Потом она, то, прижимаясь ко мне всем телом, то, отклоняясь, все говорит мне о нем и о том, что у нее с ним было и что он вот такой. Что она забеременела, а потом на аборт из–за него. И он после этого, не стал больше встречаться и даже до самого дембеля все избегал ее.
— А когда, когда все это случилось? — Почему–то с замиранием внутри, расспрашиваю ее.
— Да в прошлом месяце.
— Что в прошлом месяце?
— Что, что? Да, аборт!
— Да, ты, что?!
— А что?
— Да, так же нельзя! — Пытаясь вспомнить, сколько же недель жить нельзя после этого, но пока я не вспоминаю, то она.
— Ну, подумаешь! В прошлый раз, так у меня почти через две недели пошли месячные и я…
— И, что, что ты?
— Ну, я… я, еб….ся
— Что, что ты? — Она, видимо не поняла. И, поправляясь, оттого, что я все время ее поправлял, когда она, безграмотно коверкала окончания слов или сами слова, и поэтому, думая, что я делаю ей замечание из–за неправильного окончания слова, она опять мне.
— Ну, я не знаю, как правильно это сказать, ну, наверное, так, я еб…сь.
Потом я взрываюсь. Сам не помню, как уже тащу ее к воротам. Она мне в слезах, почти кричит.
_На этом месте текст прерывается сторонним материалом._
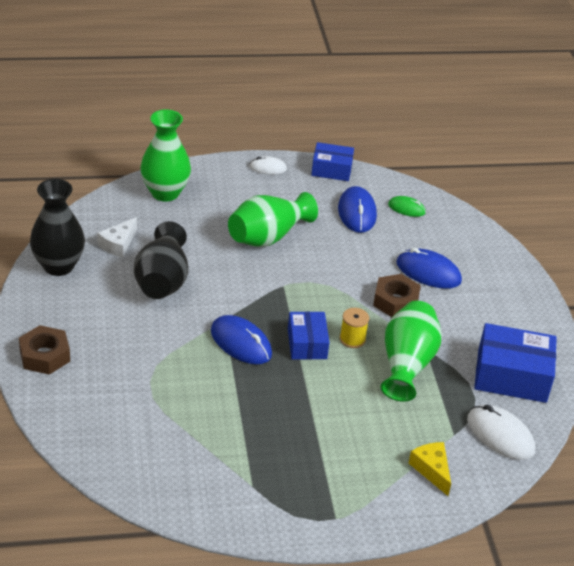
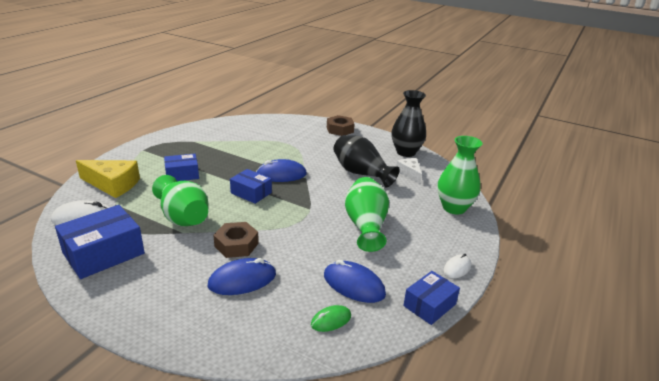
camera: 130 degrees right, 10 degrees down
yellow spool [340,308,369,348] -> none
yellow cheese [409,442,451,496] -> yellow cheese [76,160,140,198], size x1.66
none -> blue box [164,154,199,181]

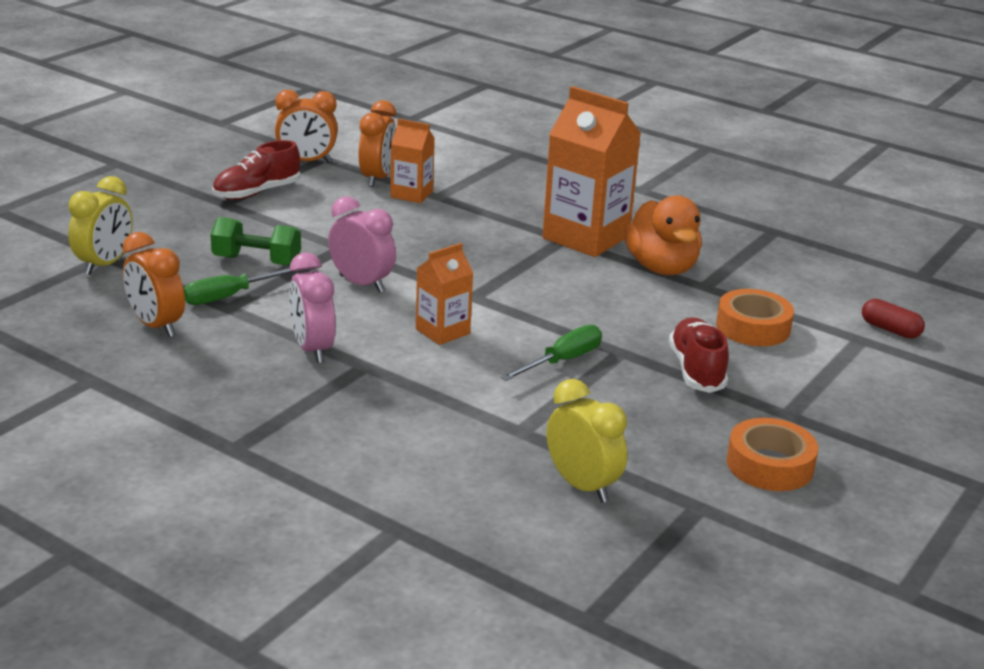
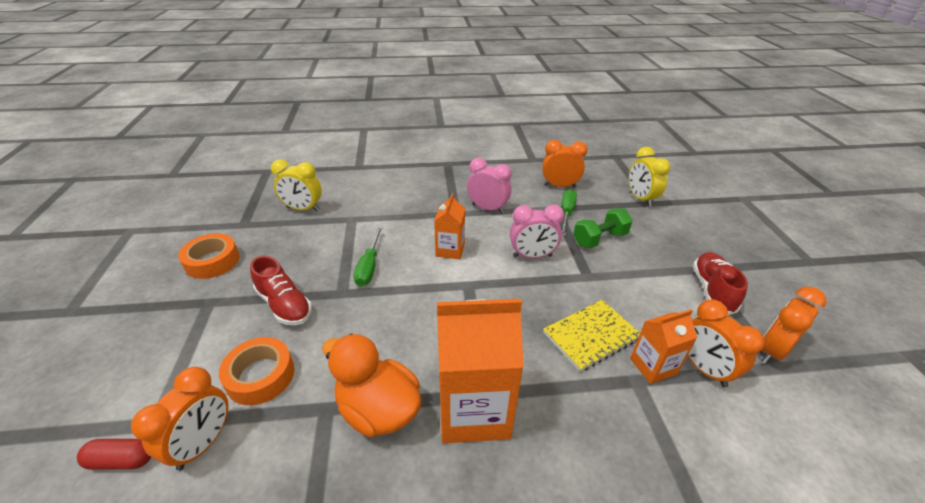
camera: 140 degrees right, 10 degrees up
none -> orange clock [131,367,229,471]
none -> yellow notebook [543,300,640,372]

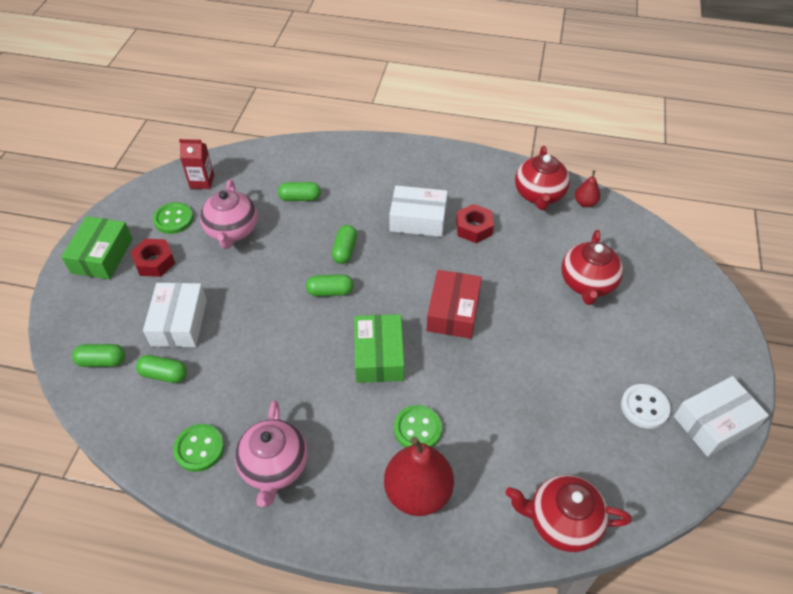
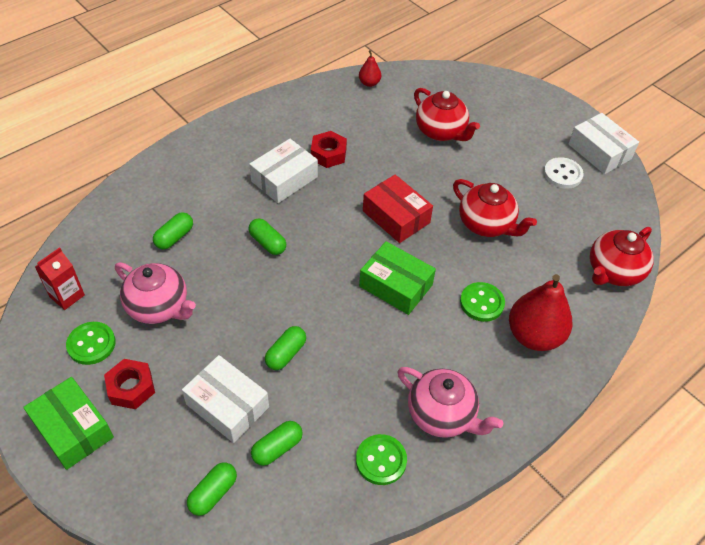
camera: 55 degrees left, 0 degrees up
green capsule [306,274,354,296] -> green capsule moved to [265,326,306,370]
red teapot [515,146,570,210] -> red teapot moved to [453,179,537,237]
white box [674,376,769,457] -> white box turned 45 degrees counterclockwise [569,113,639,174]

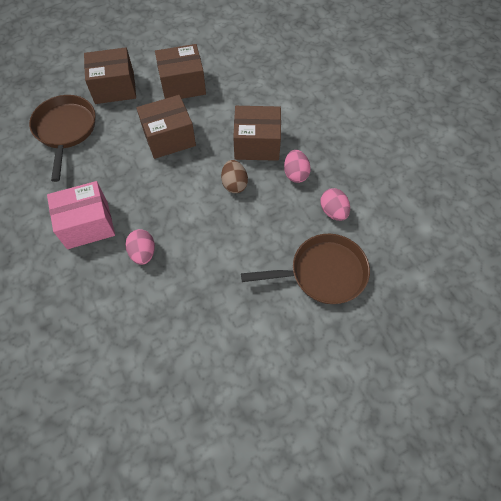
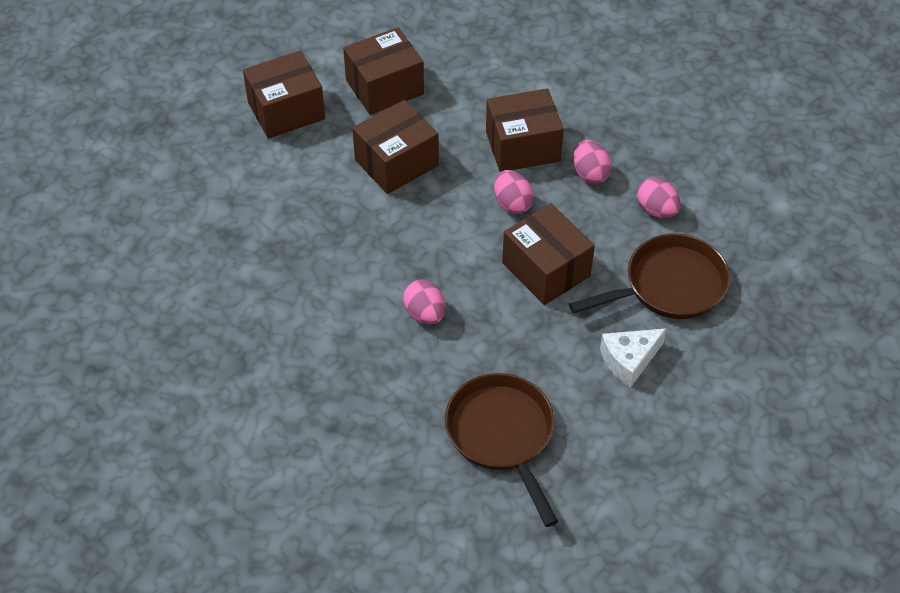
camera: 15 degrees left, 10 degrees down
brown pan [29,95,96,182] -> brown pan moved to [445,373,558,527]
pink box [47,181,115,249] -> none
brown egg [221,160,248,193] -> pink egg [494,170,534,214]
none -> brown box [502,203,595,305]
none -> white cheese [600,328,667,388]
— Жора, Жорочка, милый! Ну, все не так! С ними все было не так, ну, не так, как с тобой! — А я ей.
— Да, иди ты! Иди же ты! Какая же ты глупая дура!
— Жора, Жорочка, ну прости, ну извини меня!
А я, как безжалостный любовник, тащу ее и уже за воротами, а она не встает, а все время садится на дорогу и ревет.
— Жора! Жора! Ну, прости меня, прости, я ведь хотела, хотела тебе все рассказать!
А во мне, словно бес вселился, и я ни слова, ни говоря ей, только тащу ее и тащу по асфальту подальше от себя. Метров десять, наверное, протащил, а потом, все. Бросил, отцепил ее руки.
— Все! Слышишь, все! Больше не приходи! Никогда! Ты поняла!
Развернулся и за ворота. Все! Больше с ней никогда! Ой! Как же мне худо и неприятно! Да, что это в самом–то деле? А как же она?
Но, пересиливая себя, беру, вдруг ставший, таким тяжелым, свой карабин СКС на плечо и шагаю, шагаю, шагаю…. Ухожу в темноту и прочь, прочь от всего, от всего этого. И самое главное, что я ухожу, ухожу от нее…
Потом проходят недели и вот, на общем построении всей части, в связи с каким–то смотром, я вижу ее фигурку в форме, рядом с какой–то гражданской. А потом, я вижу, как они идут, разговаривая к туалету. Еще раз я вижу издалека, как на правом фланге, всей замирающей по команде смирно, среди выступающих девичьих грудей, ее. Вижу и понимаю, что им, этим девочкам, женщинам, что среди нас, им так нелегко.
Нелегко этим женщинам, что надели военную форму.
Им нелегко не оттого, что непривычно и женщине вообще, не место в этой среде, мужской изначально. А среда эта жесткая, здесь в почете, скабрезная шутка, матюг, а еще безобразные по самой сути откровения, в кавычках, ловеласов, которые просто безбожно все врут. Врут о своих похождениях, врут все от начала и до конца, но при этом он им, то засадит, то засандалит и туда и сюда и еще что–то в подобном роде. И все треплется, унижая их, в каждой фразе и тут же возвышая себя и свои достоинства мужика. Да, сколько же я услышал таких баек и глупостей тупых, унижающих их, этих девчонок в армии. И то, что вот, эта б…, а эта, что с сиськами, эта просто проб…дь или еще в том же роде.
Я понимал, что одернуть, приструнить этих болтунов невозможно, и не потому, что у самого могут быть неприятности, а оттого, что их, этих пустых болтунов, слушали, знали, что эти трепло, но не только слушали, а еще и перебивали, уточняя пошлые моменты и случаи. А что с этим поделать? Я ведь и не мог ничего.